Jessica Boatright, a mother of two from Boston whose husband was raised Episcopal, said observing the High Holidays is actually less of a challenge than other Jewish holidays that may overlap with Christian ones.

“The High Holidays feel more singly focused religiously, because there isn’t a Christian holiday at the same time like there is at Hanukkah or Passover,” Boatright told JNS.org.

Nevertheless, Boatright noted that as an interfaith family living in a non-Jewish community, the High Holidays do bring some complexity to managing observance.

“In my Jewish household growing up, there was never a question about missing school or work for the High Holidays – no matter what was going on, that’s what you did,” she said. “My husband didn’t grow up that way, and our current school system doesn’t close school, so we’ve had to develop a practice for our family to clear the schedule.”

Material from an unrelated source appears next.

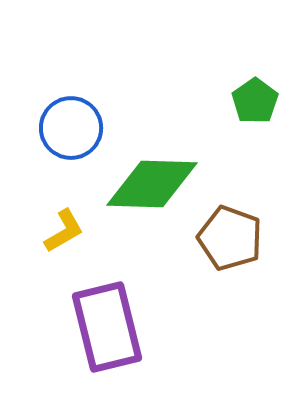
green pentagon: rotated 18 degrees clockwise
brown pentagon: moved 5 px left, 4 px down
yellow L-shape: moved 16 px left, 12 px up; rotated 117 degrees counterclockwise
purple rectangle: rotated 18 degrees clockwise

Cameron pointed out that the High Holidays take place in a more formal Jewish setting than Hanukkah or Passover, which may prove more difficult for some interfaith families.

“If you belong to a synagogue you’re set, but what if you don’t, what if you haven’t found the right place for your family, or you’re not sure a synagogue is the right Jewish community for you and your family?” she said. “Access to the holiday can be physically difficult, and often the intellectual, spiritual and emotional access is even more difficult.”

While introducing one’s partner to the complexities of observing the High Holidays, it may be even more challenging to introduce these holidays to extended non- Jewish family members, who may be less invested in learning about the holidays.

Goodman believes communication is one of the most important factors to helping extended family members understand different religious traditions.